Consegna:
Riscrivi come elenco numerato le voci qui sotto, dalla prima riga fino alla riga che contiene "collectors: T. Lee", compresa, tralasciando le righe vuote.

Dati estratti da una collezione:

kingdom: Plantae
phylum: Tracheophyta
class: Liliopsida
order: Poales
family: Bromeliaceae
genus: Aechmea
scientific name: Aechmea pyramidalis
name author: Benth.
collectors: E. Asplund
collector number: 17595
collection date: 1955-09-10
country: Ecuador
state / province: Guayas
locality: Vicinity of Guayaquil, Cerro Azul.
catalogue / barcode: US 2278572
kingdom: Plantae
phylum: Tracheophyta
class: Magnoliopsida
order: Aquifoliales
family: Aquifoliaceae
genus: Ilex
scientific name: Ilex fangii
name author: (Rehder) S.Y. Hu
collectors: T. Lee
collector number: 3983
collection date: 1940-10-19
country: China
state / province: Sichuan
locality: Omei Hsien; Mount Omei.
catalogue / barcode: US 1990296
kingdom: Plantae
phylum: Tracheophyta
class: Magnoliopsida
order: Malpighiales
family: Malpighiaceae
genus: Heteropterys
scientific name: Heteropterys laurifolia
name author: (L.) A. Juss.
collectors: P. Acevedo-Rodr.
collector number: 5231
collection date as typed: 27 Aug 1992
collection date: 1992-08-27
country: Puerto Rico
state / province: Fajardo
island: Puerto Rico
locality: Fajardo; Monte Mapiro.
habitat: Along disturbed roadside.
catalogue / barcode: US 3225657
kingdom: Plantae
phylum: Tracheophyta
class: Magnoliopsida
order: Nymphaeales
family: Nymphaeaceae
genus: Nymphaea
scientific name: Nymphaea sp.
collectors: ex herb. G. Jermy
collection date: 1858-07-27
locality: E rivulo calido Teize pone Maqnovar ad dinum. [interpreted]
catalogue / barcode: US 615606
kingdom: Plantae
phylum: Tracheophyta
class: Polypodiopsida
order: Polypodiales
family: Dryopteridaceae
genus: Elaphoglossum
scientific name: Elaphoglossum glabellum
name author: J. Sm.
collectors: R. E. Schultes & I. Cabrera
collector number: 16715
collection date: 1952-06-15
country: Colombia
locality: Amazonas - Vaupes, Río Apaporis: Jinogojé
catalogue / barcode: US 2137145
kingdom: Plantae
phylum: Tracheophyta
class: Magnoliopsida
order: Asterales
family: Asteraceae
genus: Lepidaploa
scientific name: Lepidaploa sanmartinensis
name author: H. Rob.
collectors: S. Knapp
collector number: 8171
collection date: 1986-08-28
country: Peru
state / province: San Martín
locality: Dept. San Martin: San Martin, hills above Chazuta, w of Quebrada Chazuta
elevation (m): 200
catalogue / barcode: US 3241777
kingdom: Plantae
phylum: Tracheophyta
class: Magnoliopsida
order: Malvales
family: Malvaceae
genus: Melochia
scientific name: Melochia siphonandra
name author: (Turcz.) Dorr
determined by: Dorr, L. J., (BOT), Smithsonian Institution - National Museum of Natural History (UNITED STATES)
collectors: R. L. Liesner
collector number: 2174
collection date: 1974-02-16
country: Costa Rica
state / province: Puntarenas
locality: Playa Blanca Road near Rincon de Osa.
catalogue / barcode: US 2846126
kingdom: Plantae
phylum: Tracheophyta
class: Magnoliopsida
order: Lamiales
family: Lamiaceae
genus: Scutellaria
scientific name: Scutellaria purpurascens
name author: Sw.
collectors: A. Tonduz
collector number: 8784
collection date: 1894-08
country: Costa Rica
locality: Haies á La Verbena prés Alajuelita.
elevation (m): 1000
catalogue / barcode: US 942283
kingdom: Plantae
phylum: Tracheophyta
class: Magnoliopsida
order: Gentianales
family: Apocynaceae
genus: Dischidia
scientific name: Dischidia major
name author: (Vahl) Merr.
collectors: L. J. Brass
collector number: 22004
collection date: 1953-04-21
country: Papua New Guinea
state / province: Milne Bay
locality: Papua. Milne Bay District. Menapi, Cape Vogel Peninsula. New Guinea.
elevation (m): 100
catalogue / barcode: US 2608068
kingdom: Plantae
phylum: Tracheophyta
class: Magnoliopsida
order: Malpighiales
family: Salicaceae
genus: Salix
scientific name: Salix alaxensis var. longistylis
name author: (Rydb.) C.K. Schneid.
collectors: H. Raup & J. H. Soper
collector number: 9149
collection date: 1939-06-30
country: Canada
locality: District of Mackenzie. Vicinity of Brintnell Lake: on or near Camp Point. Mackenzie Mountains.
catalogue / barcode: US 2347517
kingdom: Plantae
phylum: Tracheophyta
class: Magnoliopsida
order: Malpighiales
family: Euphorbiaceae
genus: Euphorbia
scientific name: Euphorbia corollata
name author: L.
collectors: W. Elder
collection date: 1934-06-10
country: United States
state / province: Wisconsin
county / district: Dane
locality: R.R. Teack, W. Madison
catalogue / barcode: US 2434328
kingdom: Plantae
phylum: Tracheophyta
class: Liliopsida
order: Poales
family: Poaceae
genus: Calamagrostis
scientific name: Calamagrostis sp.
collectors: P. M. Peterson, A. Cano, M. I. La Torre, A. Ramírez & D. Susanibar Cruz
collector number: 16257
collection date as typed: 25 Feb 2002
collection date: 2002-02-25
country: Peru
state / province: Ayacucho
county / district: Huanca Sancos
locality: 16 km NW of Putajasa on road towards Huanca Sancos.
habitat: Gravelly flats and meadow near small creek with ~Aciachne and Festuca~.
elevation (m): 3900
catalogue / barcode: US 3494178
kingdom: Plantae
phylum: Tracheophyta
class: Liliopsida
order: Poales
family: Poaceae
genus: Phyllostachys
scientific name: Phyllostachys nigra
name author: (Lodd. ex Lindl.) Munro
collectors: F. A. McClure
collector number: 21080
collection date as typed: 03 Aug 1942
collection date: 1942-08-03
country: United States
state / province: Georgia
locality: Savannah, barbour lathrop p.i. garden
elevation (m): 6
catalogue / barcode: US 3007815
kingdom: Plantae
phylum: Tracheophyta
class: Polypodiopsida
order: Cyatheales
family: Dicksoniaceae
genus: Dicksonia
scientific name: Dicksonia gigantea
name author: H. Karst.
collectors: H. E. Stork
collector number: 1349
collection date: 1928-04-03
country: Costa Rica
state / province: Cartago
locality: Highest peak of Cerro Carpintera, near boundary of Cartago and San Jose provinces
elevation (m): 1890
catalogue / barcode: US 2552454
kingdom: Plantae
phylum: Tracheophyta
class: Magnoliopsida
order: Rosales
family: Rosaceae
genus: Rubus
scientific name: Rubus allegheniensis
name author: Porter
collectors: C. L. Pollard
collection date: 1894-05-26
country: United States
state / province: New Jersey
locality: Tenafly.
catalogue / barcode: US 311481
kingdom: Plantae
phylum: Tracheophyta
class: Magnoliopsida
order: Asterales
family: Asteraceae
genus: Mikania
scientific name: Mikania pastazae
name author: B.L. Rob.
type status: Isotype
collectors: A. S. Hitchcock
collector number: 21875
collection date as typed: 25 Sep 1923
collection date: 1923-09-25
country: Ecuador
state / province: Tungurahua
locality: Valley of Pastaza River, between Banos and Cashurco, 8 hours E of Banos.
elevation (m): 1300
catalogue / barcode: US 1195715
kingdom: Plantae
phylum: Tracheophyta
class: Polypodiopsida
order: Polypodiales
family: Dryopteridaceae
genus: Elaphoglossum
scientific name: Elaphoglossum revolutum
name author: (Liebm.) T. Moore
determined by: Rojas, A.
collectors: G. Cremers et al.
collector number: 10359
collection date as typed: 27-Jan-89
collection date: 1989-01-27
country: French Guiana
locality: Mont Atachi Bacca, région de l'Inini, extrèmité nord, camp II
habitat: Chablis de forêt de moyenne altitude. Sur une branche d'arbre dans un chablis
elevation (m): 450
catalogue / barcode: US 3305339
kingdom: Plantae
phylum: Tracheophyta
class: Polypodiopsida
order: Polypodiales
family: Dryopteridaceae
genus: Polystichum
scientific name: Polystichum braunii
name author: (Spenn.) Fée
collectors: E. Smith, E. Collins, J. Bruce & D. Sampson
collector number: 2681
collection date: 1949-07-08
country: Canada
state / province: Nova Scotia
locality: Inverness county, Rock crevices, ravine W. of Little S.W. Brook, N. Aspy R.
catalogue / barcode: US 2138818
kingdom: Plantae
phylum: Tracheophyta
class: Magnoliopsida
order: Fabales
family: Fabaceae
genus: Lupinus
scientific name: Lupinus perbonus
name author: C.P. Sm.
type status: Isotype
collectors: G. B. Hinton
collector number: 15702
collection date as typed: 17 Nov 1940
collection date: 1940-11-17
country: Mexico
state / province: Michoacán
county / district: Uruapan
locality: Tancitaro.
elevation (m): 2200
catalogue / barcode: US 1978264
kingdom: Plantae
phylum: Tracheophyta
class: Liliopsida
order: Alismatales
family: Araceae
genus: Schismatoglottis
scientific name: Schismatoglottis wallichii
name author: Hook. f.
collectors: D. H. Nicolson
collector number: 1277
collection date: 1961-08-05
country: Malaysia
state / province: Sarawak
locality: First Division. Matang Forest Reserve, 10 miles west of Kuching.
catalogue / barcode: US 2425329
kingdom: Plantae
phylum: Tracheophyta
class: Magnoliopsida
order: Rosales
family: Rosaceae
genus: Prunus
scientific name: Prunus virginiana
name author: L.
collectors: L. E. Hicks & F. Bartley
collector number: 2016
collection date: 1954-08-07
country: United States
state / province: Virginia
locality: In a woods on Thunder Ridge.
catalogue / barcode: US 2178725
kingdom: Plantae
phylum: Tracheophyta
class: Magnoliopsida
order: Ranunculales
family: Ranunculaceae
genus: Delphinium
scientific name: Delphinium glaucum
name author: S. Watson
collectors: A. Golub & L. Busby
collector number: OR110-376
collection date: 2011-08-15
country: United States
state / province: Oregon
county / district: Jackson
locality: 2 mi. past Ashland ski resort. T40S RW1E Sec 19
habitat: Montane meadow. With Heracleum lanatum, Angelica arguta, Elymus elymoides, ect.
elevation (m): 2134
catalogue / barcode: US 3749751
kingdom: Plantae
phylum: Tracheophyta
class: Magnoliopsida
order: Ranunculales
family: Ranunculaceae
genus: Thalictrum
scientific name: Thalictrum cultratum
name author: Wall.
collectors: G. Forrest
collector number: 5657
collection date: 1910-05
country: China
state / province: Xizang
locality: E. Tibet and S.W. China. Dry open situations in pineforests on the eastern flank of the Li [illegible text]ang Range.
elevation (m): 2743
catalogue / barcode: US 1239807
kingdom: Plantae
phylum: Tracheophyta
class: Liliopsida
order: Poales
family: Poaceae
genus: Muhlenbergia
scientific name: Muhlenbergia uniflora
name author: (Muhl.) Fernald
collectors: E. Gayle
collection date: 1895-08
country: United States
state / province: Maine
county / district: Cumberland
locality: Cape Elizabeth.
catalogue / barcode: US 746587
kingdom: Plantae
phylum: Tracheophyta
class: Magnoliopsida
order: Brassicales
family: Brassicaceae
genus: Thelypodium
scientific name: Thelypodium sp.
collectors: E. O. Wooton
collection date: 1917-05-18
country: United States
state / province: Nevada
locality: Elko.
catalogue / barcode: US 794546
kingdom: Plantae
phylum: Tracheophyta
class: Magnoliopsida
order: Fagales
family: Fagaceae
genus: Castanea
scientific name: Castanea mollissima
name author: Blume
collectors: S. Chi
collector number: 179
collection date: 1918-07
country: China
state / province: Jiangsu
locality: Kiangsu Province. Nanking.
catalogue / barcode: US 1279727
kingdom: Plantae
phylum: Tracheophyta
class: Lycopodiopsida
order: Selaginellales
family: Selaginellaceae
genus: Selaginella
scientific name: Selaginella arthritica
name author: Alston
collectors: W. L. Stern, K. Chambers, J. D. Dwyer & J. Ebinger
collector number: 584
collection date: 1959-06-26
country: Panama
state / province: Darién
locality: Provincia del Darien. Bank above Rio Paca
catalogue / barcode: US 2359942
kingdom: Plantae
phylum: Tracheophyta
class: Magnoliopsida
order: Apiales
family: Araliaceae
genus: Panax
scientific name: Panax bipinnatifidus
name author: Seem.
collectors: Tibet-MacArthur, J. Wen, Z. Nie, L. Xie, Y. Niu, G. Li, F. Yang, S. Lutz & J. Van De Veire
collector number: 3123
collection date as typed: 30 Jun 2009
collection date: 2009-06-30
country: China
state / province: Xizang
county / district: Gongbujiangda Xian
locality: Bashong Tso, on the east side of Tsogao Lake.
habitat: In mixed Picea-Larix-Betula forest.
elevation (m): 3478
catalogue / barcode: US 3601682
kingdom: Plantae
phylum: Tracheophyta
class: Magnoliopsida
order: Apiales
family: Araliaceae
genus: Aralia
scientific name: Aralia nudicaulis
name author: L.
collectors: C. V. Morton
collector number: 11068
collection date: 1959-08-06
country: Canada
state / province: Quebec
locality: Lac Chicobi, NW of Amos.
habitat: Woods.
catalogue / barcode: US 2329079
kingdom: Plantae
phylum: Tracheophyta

Soluzione:
1. kingdom: Plantae
2. phylum: Tracheophyta
3. class: Liliopsida
4. order: Poales
5. family: Bromeliaceae
6. genus: Aechmea
7. scientific name: Aechmea pyramidalis
8. name author: Benth.
9. collectors: E. Asplund
10. collector number: 17595
11. collection date: 1955-09-10
12. country: Ecuador
13. state / province: Guayas
14. locality: Vicinity of Guayaquil, Cerro Azul.
15. catalogue / barcode: US 2278572
16. kingdom: Plantae
17. phylum: Tracheophyta
18. class: Magnoliopsida
19. order: Aquifoliales
20. family: Aquifoliaceae
21. genus: Ilex
22. scientific name: Ilex fangii
23. name author: (Rehder) S.Y. Hu
24. collectors: T. Lee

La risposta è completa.